▶ **Problem 1**: In the article on COVID-19 and inflammation, copy the text between "By Roberta Attanasio" and "and multi-organ damage.", inclusive.
▶ **Problem 2**: According to the article on COVID-19 and inflammation, roughly what share of blood monocytes in infected patients were dying an inflammatory death?

▶ **Document section**:
::::

By Roberta Attanasio
Back in March 2020, Jane Brody wrote in The New York Times “While most people focus, as they should, on social distancing, face coverings, hand washing and even self-isolation to protect against the deadly coronavirus now ravaging the country, too few are paying serious attention to two other factors critically important to the risk of developing a Covid-19 infection and its potential severity. Those factors are immunity, which should be boosted, and inflammation, which should be suppressed.” However, major efforts were already underway at that time not only to develop a SARS-CoV-2 vaccine, but also to understand how the virus triggers a blizzard of uncontrolled inflammatory immune responses. These uncontrolled inflammatory immune responses—usually called cytokine storms—eventually cause acute respiratory distress and multi-organ damage.
In the past two years, researchers have developed several COVID vaccines and, now, have discovered why SARS-CoV-2 sets off cytokine storms. A study published in the journal Nature at the beginning of April 2022 shows that SARS-CoV-2 can infect immune cells called monocytes and macrophages, causing their fiery death by a process dubbed pyroptosis. Judy Lieberman, one of the study authors, said: “We wanted to understand what distinguishes patients with mild versus severe COVID-19. We know that many inflammatory markers are elevated in people with severe disease, and that inflammation is at the root of disease severity, but we hadn’t known what triggers the inflammation.”
Monocytes and macrophages are immune cells that serve as “sentinels”, ready to detect invading microbes. Once SARS-CoV-2 infects them, both cells die by pyroptosis, which releases a barrage of powerful inflammatory alarm signals that cause fever and call more immune cells to the site of infection. The process is like a fire that, once started, cannot be stopped—there are no biological fire extinguishers that work against pyroptosis. “In the infected patients, about 6 percent of blood monocytes were dying an inflammatory death,” said Lieberman. “That’s a large number to find, because dying cells are rapidly eliminated from the body.” The researchers also found that about a quarter of the macrophages in the tissue were dying.

::::

▶ **Extracted material**:
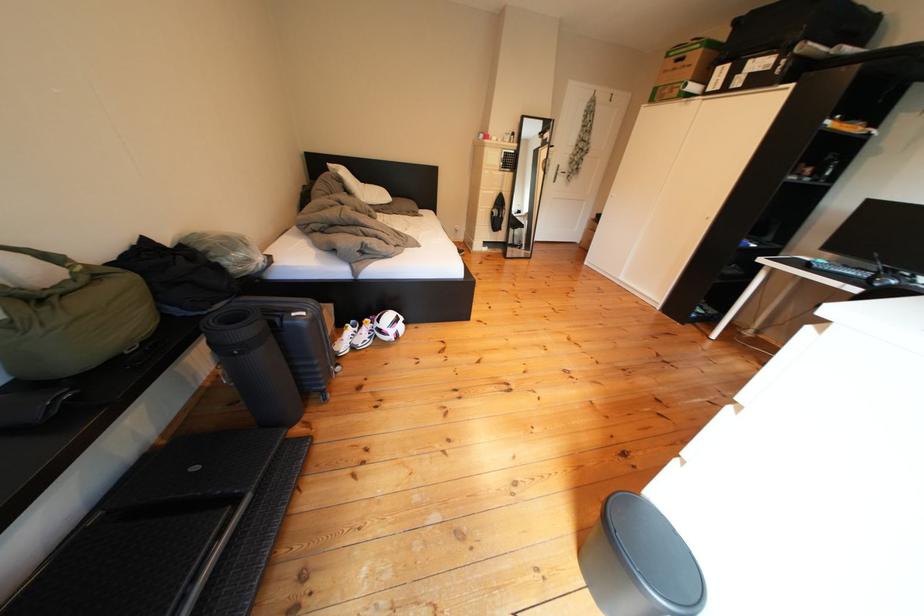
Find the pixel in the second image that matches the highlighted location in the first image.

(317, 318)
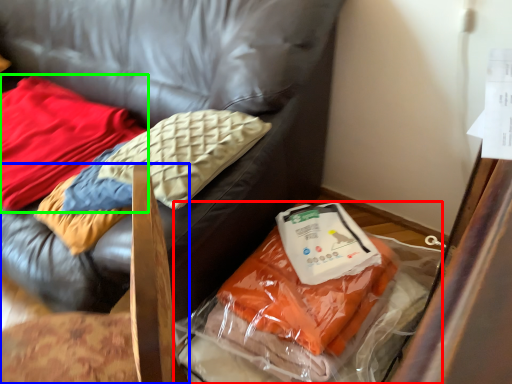
Question: Which object is positioned closest to waste (highlighted by a red box)? Select from furniture (highlighted by a blue box) and pillow (highlighted by a green box).

Choices:
 (A) furniture
 (B) pillow

Answer: (A)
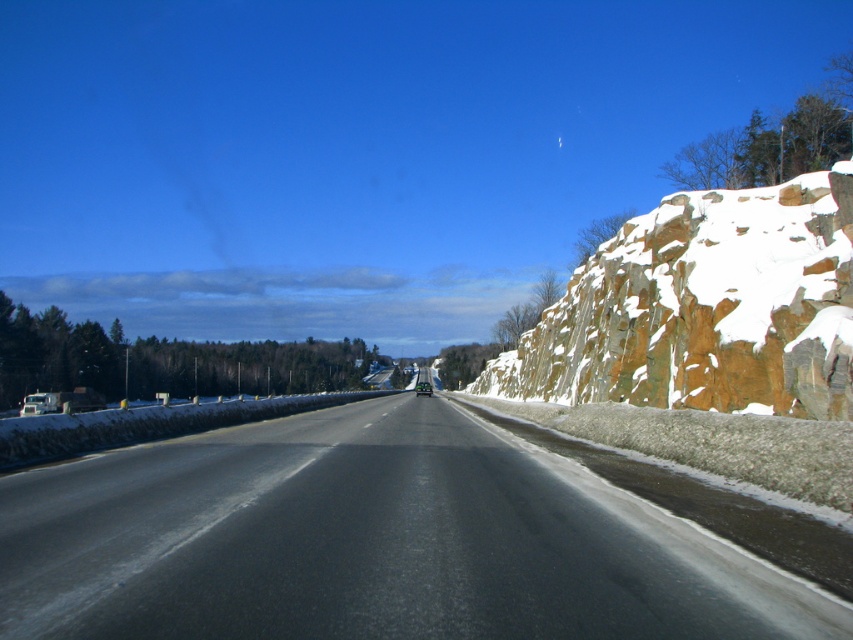
Where is `black asphalt highway at center`? black asphalt highway at center is located at coordinates (368, 541).

Is black asphalt highway at center thinner than snowy rock wall at right?

Indeed, black asphalt highway at center has a lesser width compared to snowy rock wall at right.

Describe the element at coordinates (368, 541) in the screenshot. The width and height of the screenshot is (853, 640). I see `black asphalt highway at center` at that location.

The height and width of the screenshot is (640, 853). I want to click on black asphalt highway at center, so click(368, 541).

Between black asphalt highway at center and green matte car at center, which one appears on the right side from the viewer's perspective?

From the viewer's perspective, green matte car at center appears more on the right side.

Based on the photo, does black asphalt highway at center have a lesser width compared to green matte car at center?

No.

Who is more distant from viewer, [10,508] or [421,381]?

The point [421,381] is more distant.

Locate an element on the screen. This screenshot has height=640, width=853. black asphalt highway at center is located at coordinates (368, 541).

Measure the distance between point (705, 378) and camera.

A distance of 23.88 meters exists between point (705, 378) and camera.

Find the location of a particular element. snowy rock wall at right is located at coordinates (705, 308).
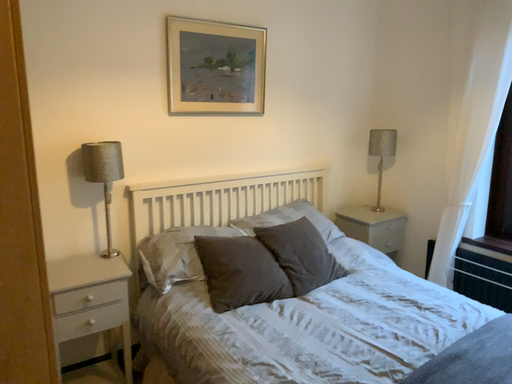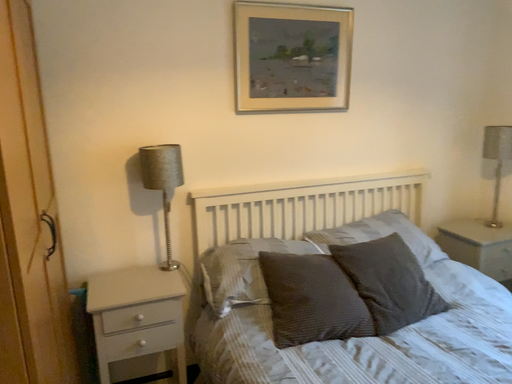
Question: How did the camera likely rotate when shooting the video?

Choices:
 (A) rotated right
 (B) rotated left

Answer: (B)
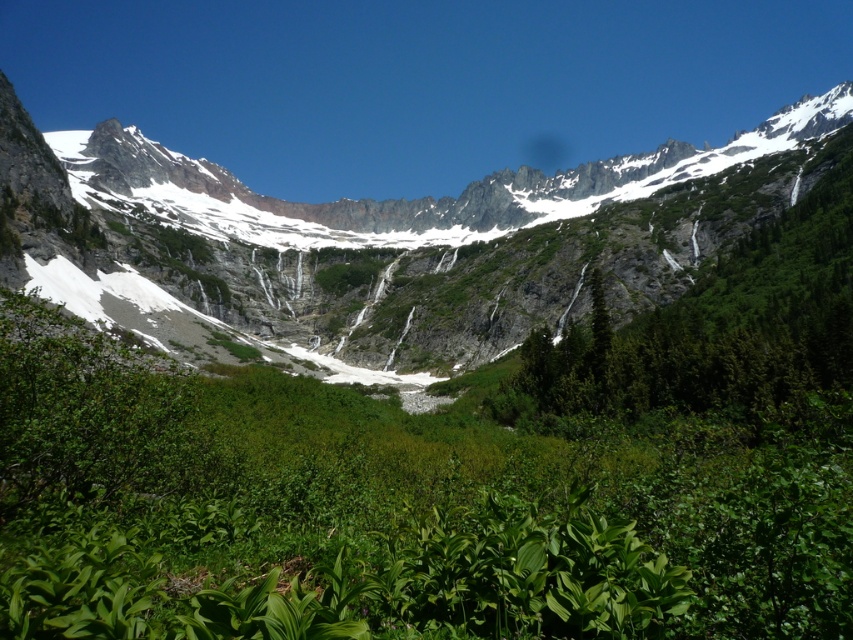
You are an explorer hiking through the mountain. You see the green mossy rock at center and the green leafy tree at upper right. Which object is closer to you?

The green mossy rock at center is closer to you because it is further to the viewer than the green leafy tree at upper right.

You are a hiker planning to take a photo of the green mossy rock at center and the green leafy tree at upper right. Which object should you focus on first if you want both to be in sharp focus?

You should focus on the green mossy rock at center first because it is larger and closer to you than the green leafy tree at upper right, ensuring both will be in focus when using depth of field properly.

You are a hiker who wants to reach the green leafy tree at upper right from the green mossy rock at center. Given that your average walking pace is 1.5 meters per second, how many seconds will it take you to walk directly between the two?

The distance between the green mossy rock at center and the green leafy tree at upper right is 62.96 meters. At a pace of 1.5 meters per second, dividing 62.96 by 1.5 gives approximately 41.97 seconds. Therefore, it will take roughly 42 seconds to walk directly between the two.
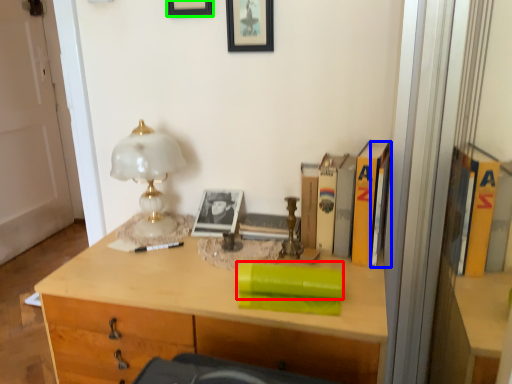
Question: Which object is the closest to the book (highlighted by a red box)? Choose among these: book (highlighted by a blue box) or picture frame (highlighted by a green box).

Choices:
 (A) book
 (B) picture frame

Answer: (A)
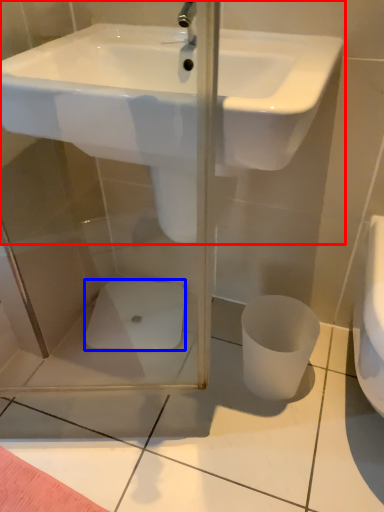
Question: Which of the following is the farthest to the observer, sink (highlighted by a red box) or porcelain (highlighted by a blue box)?

Choices:
 (A) sink
 (B) porcelain

Answer: (B)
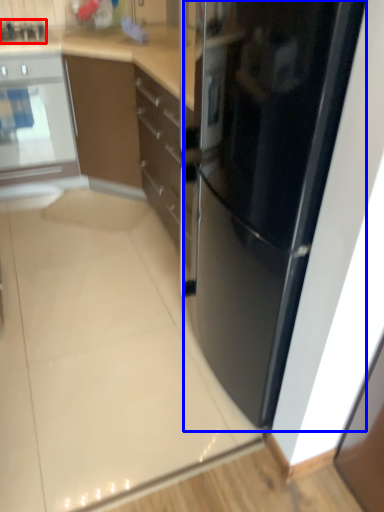
Question: Which object is closer to the camera taking this photo, appliance (highlighted by a red box) or refrigerator (highlighted by a blue box)?

Choices:
 (A) appliance
 (B) refrigerator

Answer: (B)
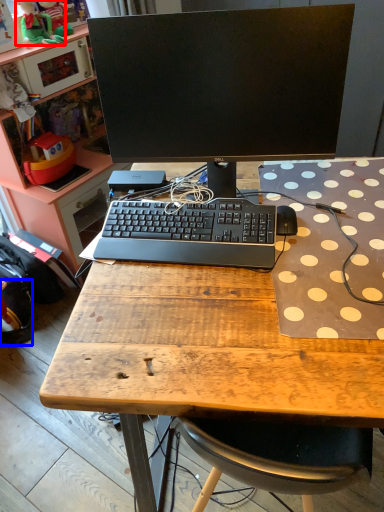
Question: Which point is closer to the camera, toy (highlighted by a red box) or backpack (highlighted by a blue box)?

Choices:
 (A) toy
 (B) backpack

Answer: (B)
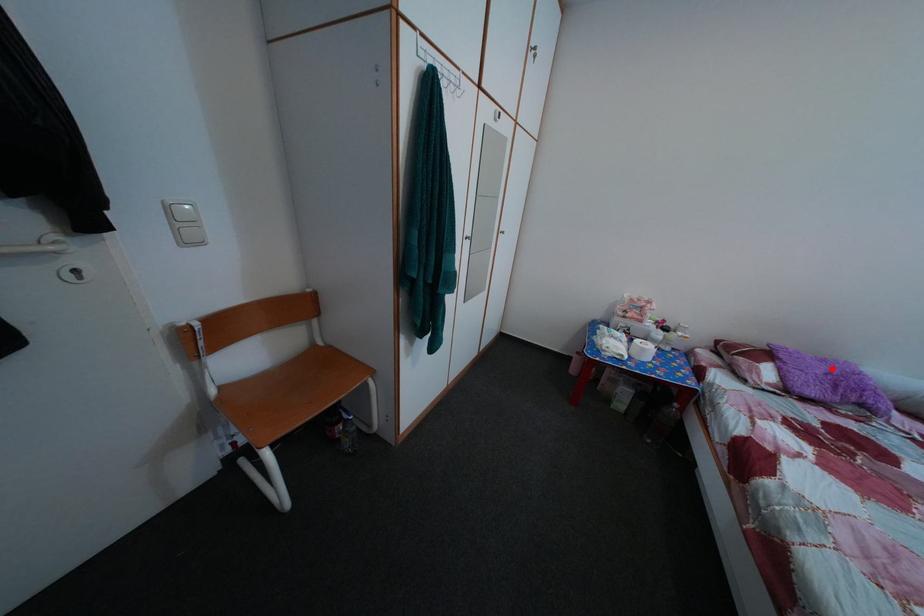
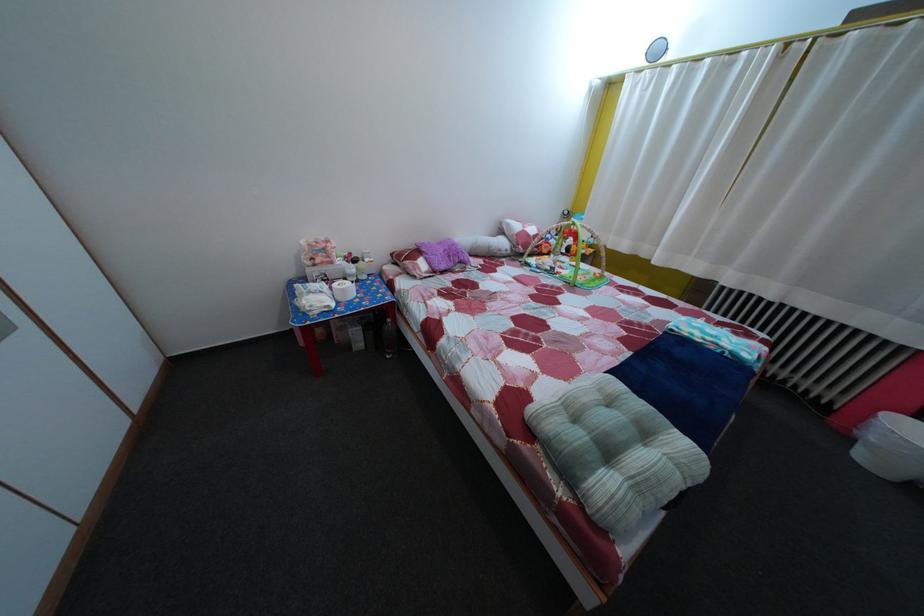
Question: I am providing you with two images of the same scene from different viewpoints. A red point is shown in image1. For the corresponding object point in image2, is it positioned nearer or farther from the camera?

Choices:
 (A) Nearer
 (B) Farther

Answer: (A)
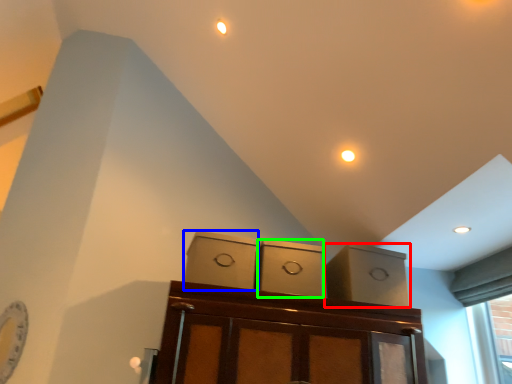
Question: Which object is positioned closest to cabinetry (highlighted by a red box)? Select from cabinetry (highlighted by a blue box) and cabinetry (highlighted by a green box).

Choices:
 (A) cabinetry
 (B) cabinetry

Answer: (B)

::::

▶ **Reply 1**:
By Roberta Attanasio
Back in March 2020, Jane Brody wrote in The New York Times “While most people focus, as they should, on social distancing, face coverings, hand washing and even self-isolation to protect against the deadly coronavirus now ravaging the country, too few are paying serious attention to two other factors critically important to the risk of developing a Covid-19 infection and its potential severity. Those factors are immunity, which should be boosted, and inflammation, which should be suppressed.” However, major efforts were already underway at that time not only to develop a SARS-CoV-2 vaccine, but also to understand how the virus triggers a blizzard of uncontrolled inflammatory immune responses. These uncontrolled inflammatory immune responses—usually called cytokine storms—eventually cause acute respiratory distress and multi-organ damage.

▶ **Reply 2**: About 6 percent.